The second verse of the hymn is composed of impetrations to the Sacred Heart: protection of the home and blessing of the Filipino people for its supreme good. It is visible that the cause of this protection should be the consecration of the home to the Sacred Heart, and of this blessing the devotion to the Sacred Heart, especially on the first Friday of each month. The mantle of Christ, of His theandric love, enshrouds the ancestral home, la casa solariega, the natural locus of the extended family, where the patriarch and the matriarch receive the filial piety of their children and grandchildren, united as one in their devotion to the Sacred Heart. And as the fundamental unit of Filipino society, it is in la casa solariega, wherein the Sacred Heart of Christ is devoutly enthroned, where the blessing of the Filipino Nation should begin.

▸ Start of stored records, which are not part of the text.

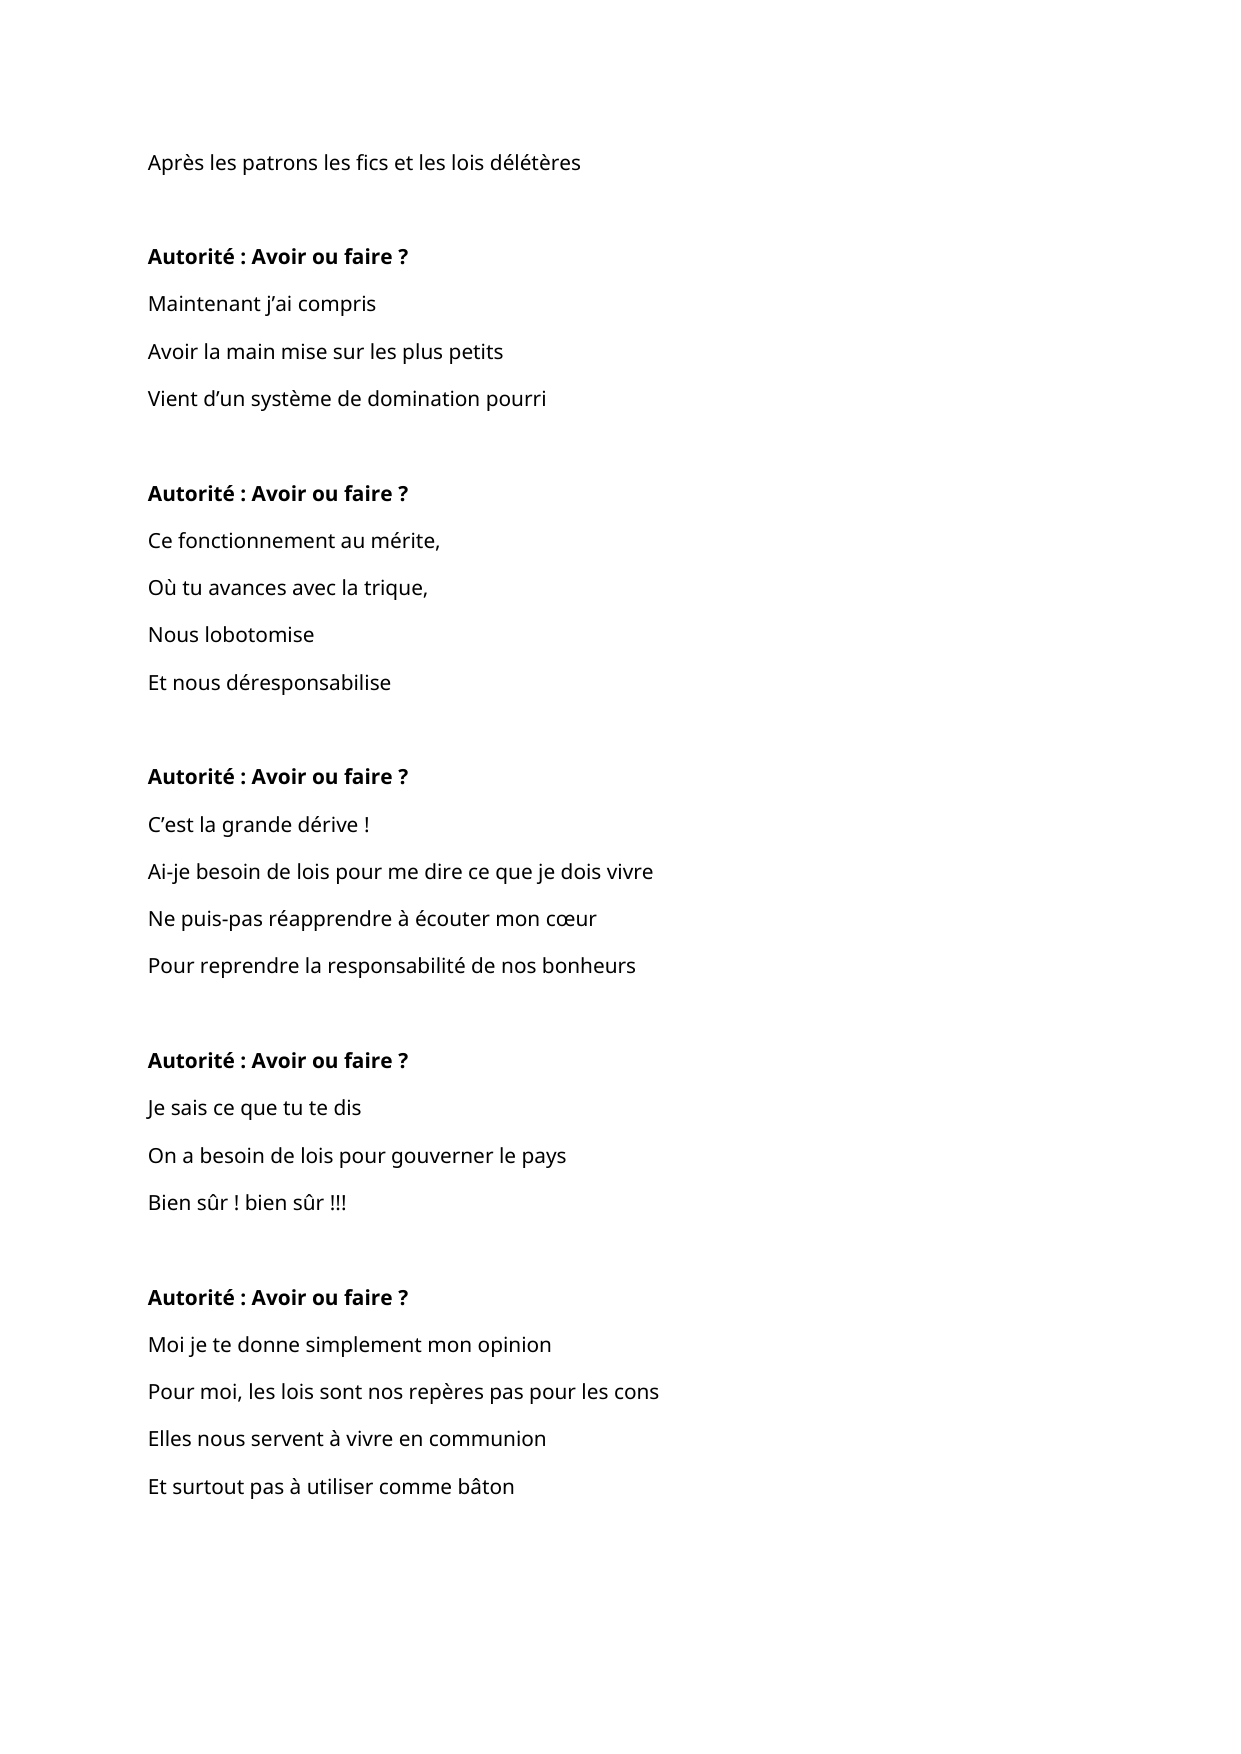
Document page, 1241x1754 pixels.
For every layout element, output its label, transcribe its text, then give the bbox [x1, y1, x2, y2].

text Bien sûr ! bien sûr !!! [148, 1188, 1093, 1216]
text Pour moi, les lois sont nos repères pas pour les cons [148, 1377, 1093, 1406]
text Pour reprendre la responsabilité de nos bonheurs [148, 952, 1093, 980]
text Ce fonctionnement au mérite, [148, 526, 1093, 554]
text Ai-je besoin de lois pour me dire ce que je dois vivre [148, 857, 1093, 885]
text Avoir la main mise sur les plus petits [148, 337, 1093, 365]
text Et surtout pas à utiliser comme bâton [148, 1472, 1093, 1500]
text Vient d’un système de domination pourri [148, 384, 1093, 412]
text Moi je te donne simplement mon opinion [148, 1330, 1093, 1358]
text Je sais ce que tu te dis [148, 1093, 1093, 1122]
text Autorité : Avoir ou faire ? [148, 242, 1093, 271]
text Et nous déresponsabilise [148, 668, 1093, 696]
text Elles nous servent à vivre en communion [148, 1424, 1093, 1453]
text C’est la grande dérive ! [148, 810, 1093, 838]
text On a besoin de lois pour gouverner le pays [148, 1141, 1093, 1169]
text Maintenant j’ai compris [148, 289, 1093, 318]
text Autorité : Avoir ou faire ? [148, 1046, 1093, 1074]
text Autorité : Avoir ou faire ? [148, 1283, 1093, 1311]
text Autorité : Avoir ou faire ? [148, 479, 1093, 507]
text Ne puis-pas réapprendre à écouter mon cœur [148, 904, 1093, 933]
text Nous lobotomise [148, 621, 1093, 649]
text Où tu avances avec la trique, [148, 573, 1093, 602]
text Autorité : Avoir ou faire ? [148, 762, 1093, 791]
text Après les patrons les fics et les lois délétères [148, 148, 1093, 176]
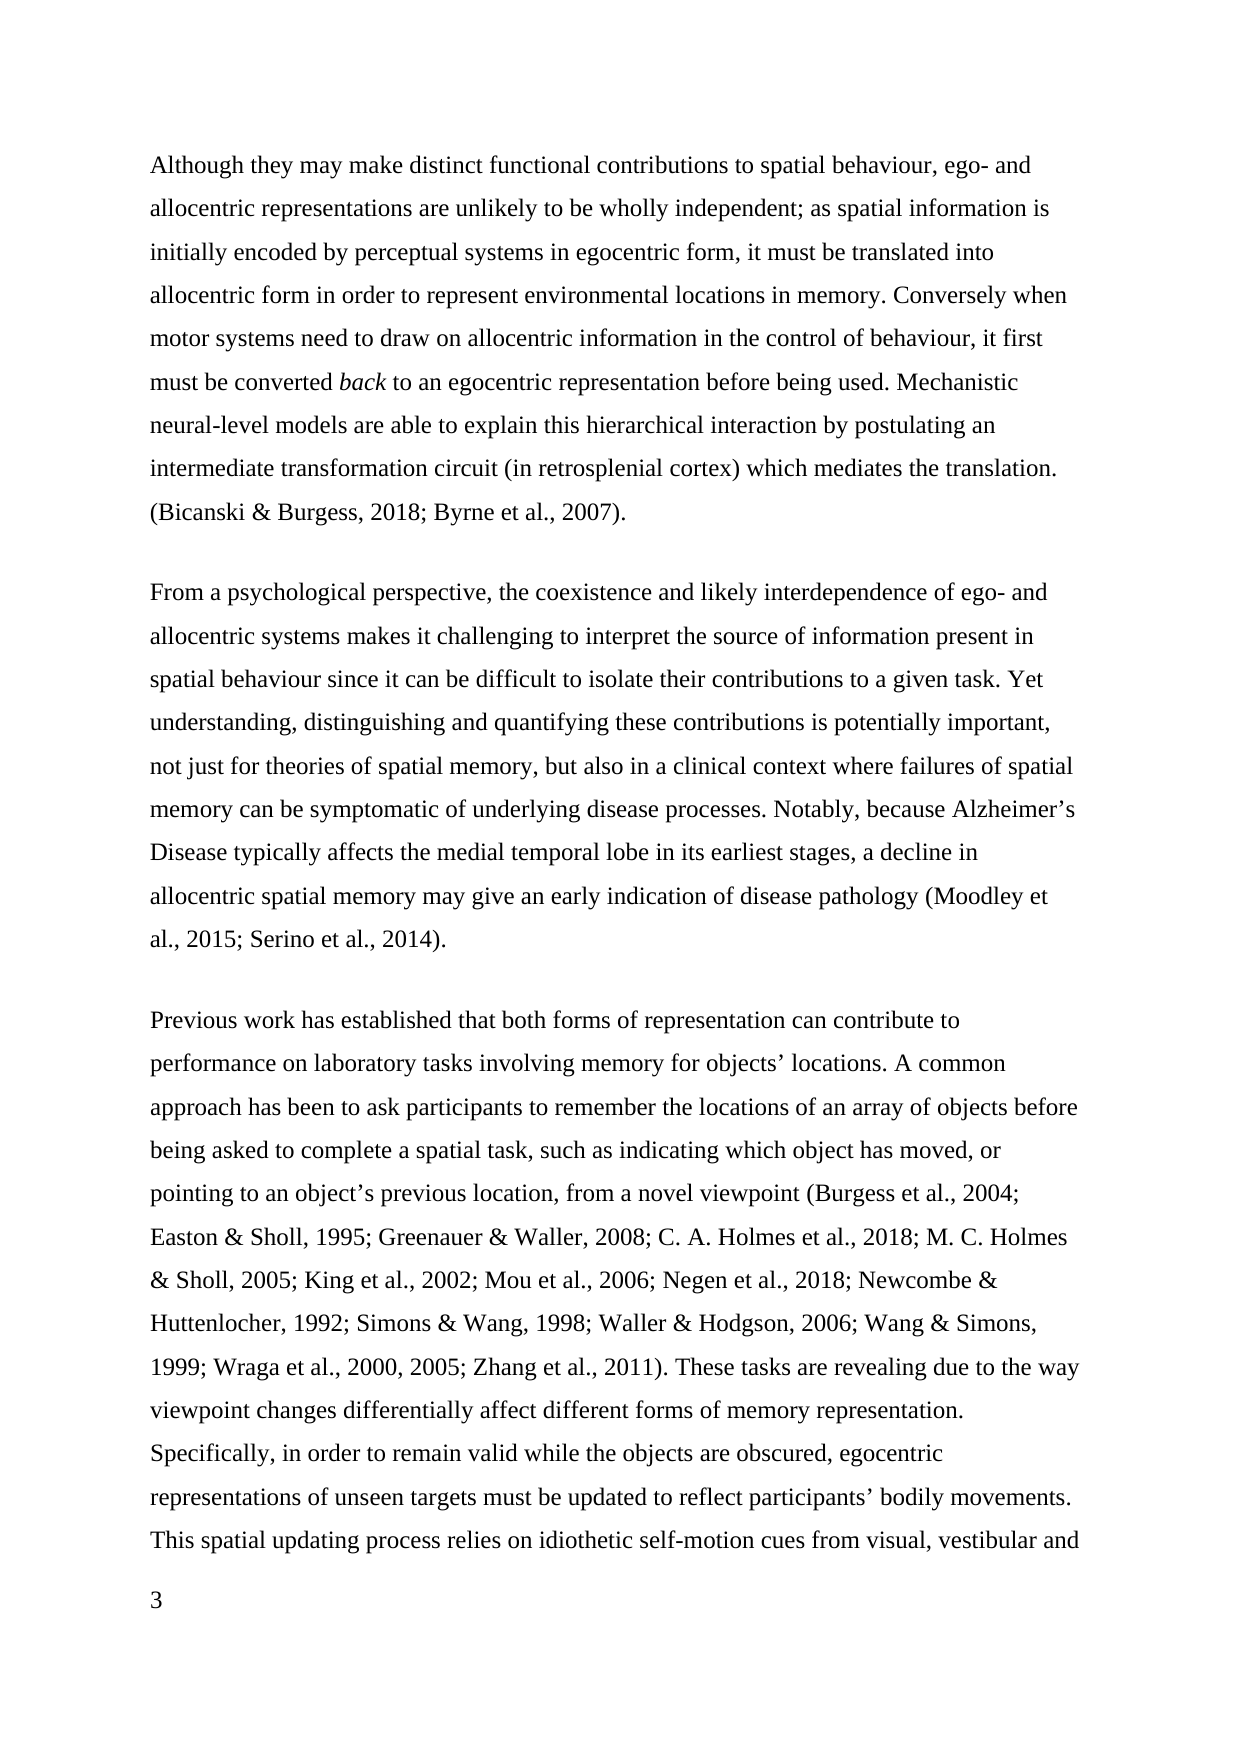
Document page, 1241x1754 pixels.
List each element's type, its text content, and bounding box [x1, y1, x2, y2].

text Although they may make distinct functional contributions to spatial behaviour, ego- and allocentric representations are unlikely to be wholly independent; as spatial information is initially encoded by perceptual systems in egocentric form, it must be translated into allocentric form in order to represent environmental locations in memory. Conversely when motor systems need to draw on allocentric information in the control of behaviour, it first must be converted back to an egocentric representation before being used. Mechanistic neural-level models are able to explain this hierarchical interaction by postulating an intermediate transformation circuit (in retrosplenial cortex) which mediates the translation. (Bicanski & Burgess, 2018; Byrne et al., 2007). [149, 150, 1084, 525]
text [150, 1005, 1084, 1554]
text From a psychological perspective, the coexistence and likely interdependence of ego- and allocentric systems makes it challenging to interpret the source of information present in spatial behaviour since it can be difficult to isolate their contributions to a given task. Yet understanding, distinguishing and quantifying these contributions is potentially important, not just for theories of spatial memory, but also in a clinical context where failures of spatial memory can be symptomatic of underlying disease processes. Notably, because Alzheimer’s Disease typically affects the medial temporal lobe in its earliest stages, a decline in allocentric spatial memory may give an early indication of disease pathology (Moodley et al., 2015; Serino et al., 2014). [149, 577, 1084, 953]
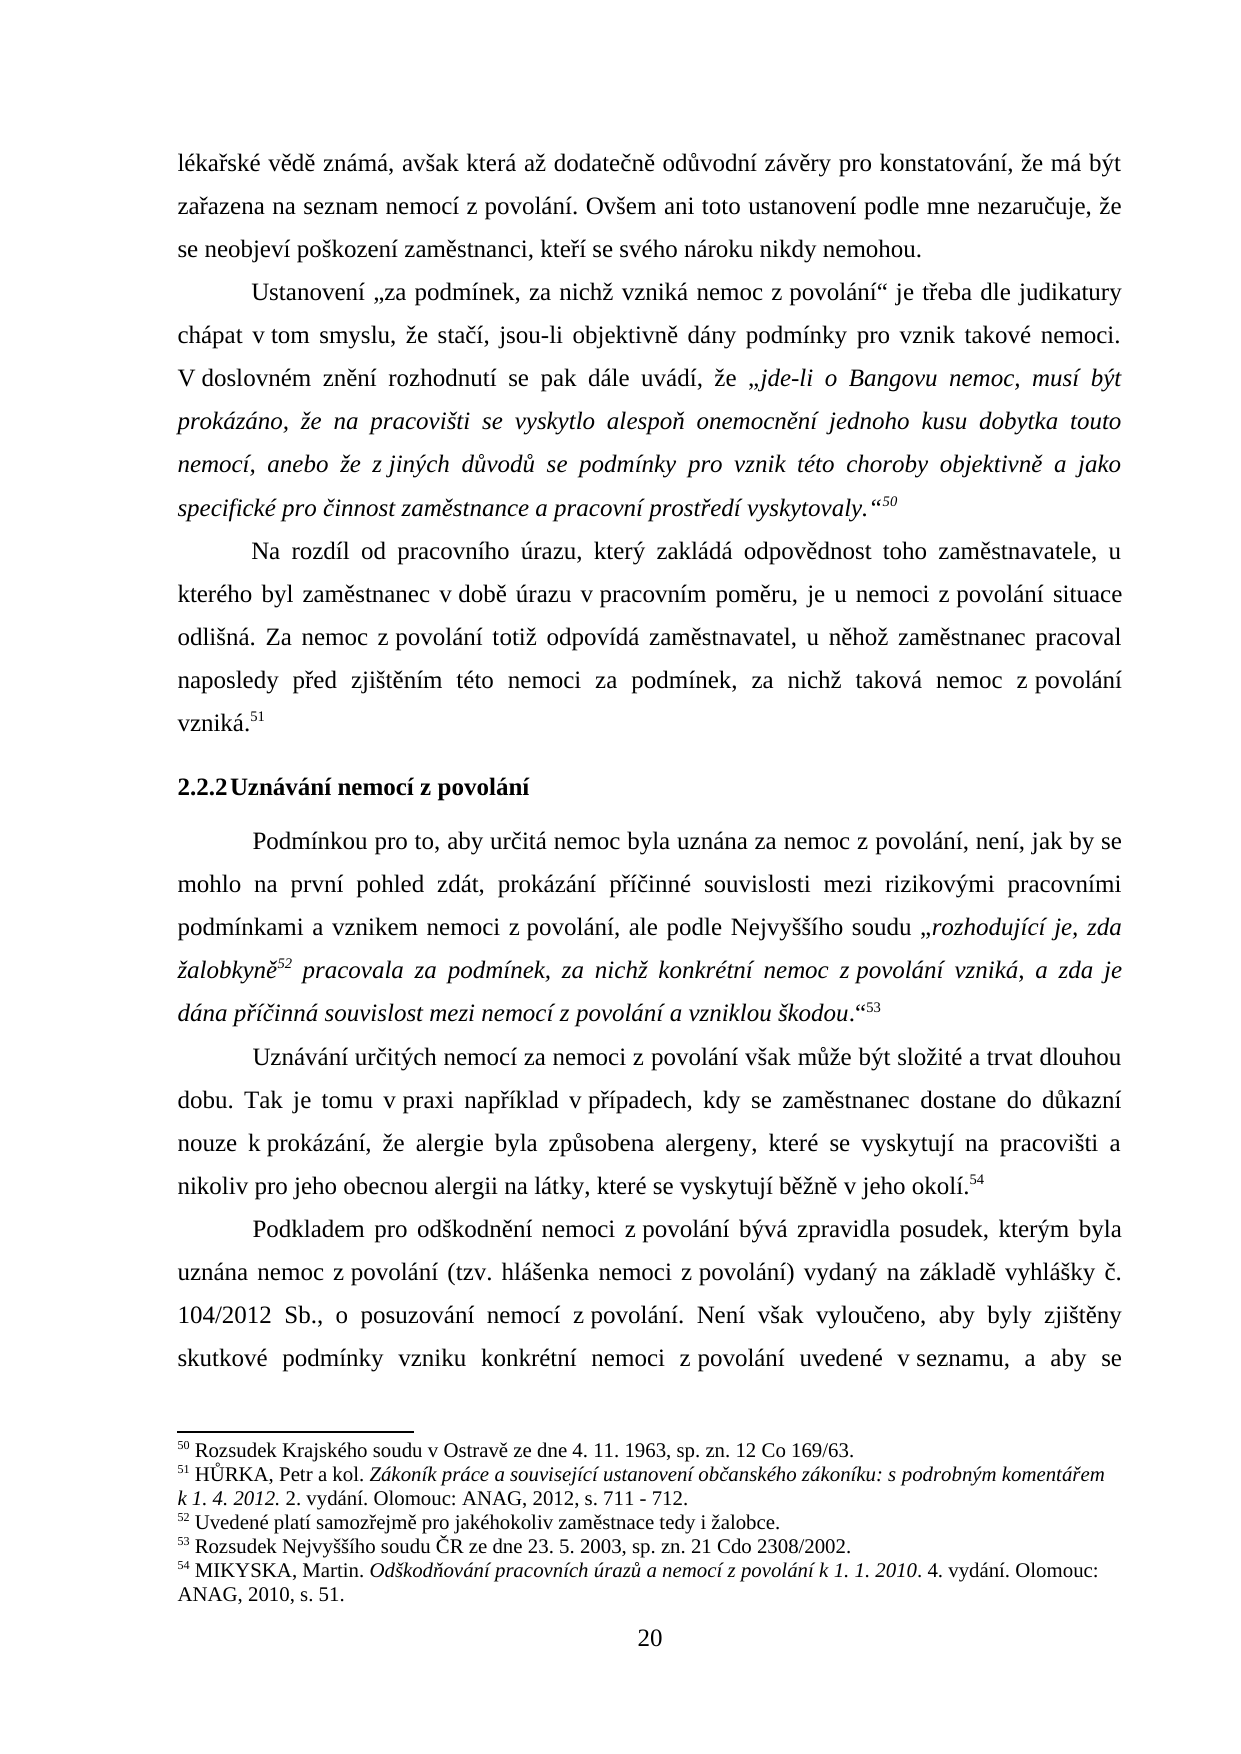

In the latter half of the verse, we encounter an illustration of orthodoxy and orthopraxis. Sacred Tradition is here described as an ark, el arca de nuestras tradiciones, recalling the vessel in which God, in His justice and mercy, spared Abraham from the Deluge. In calling Tradition an ark, the verse rightly states that it is the vessel by which we shall be also preserved from the shipwreck of the world, steeped in vice and modern compromises and errors. Note that the ark is neither still being built nor is already built but stationary; it is already floating, mientras flota el arca. For while Tradition is kept, the Sacred Heart of Jesus shall reign within our hearts and His glories shall spread throughout the Islands.

In a letter sent by the Episcopal Commission of the Philippines, then presided by His Eminence Julio Cardinal Rosales of Cebu, concerning the preparations for the Second National Eucharistic Congress of the Philippines, held in Manila from 28 November to 12 December 1956, on the occasion of the centenary of the extension of the Feast of the Most Sacred Heart to the universal Church, we read this endeared quotation from the hymn:

Esta carrera triunfal del Sagrado Corazón de Jesús también ha recorrido las Islas Filipinas, de Aparri hasta Joló. La Jerarquía Católica desea reconocerlo con un público homenaje y por medio de la presente Carta anuncia la próxima celebración del Segundo Congreso Eucarístico Nacional en Manila durante los días 28 de noviembre a 12 de diciembre de este año de 1956 para conmemorar el centenario del establecimiento de la fiesta del Sagrado Corazón de Jesús. Obedeciendo a las recientes exhortaciones de nuestro santo Padre nuestro programa ha de ser trabajar para conseguir un MUNDO MEJOR POR MEDIO DEL CORAZÓN EUCARÍSTICO DE JESÚS. 
Just as the devotion spread to the most extreme points of the Philippines, so shall It continue enwrap the world in Its burning love.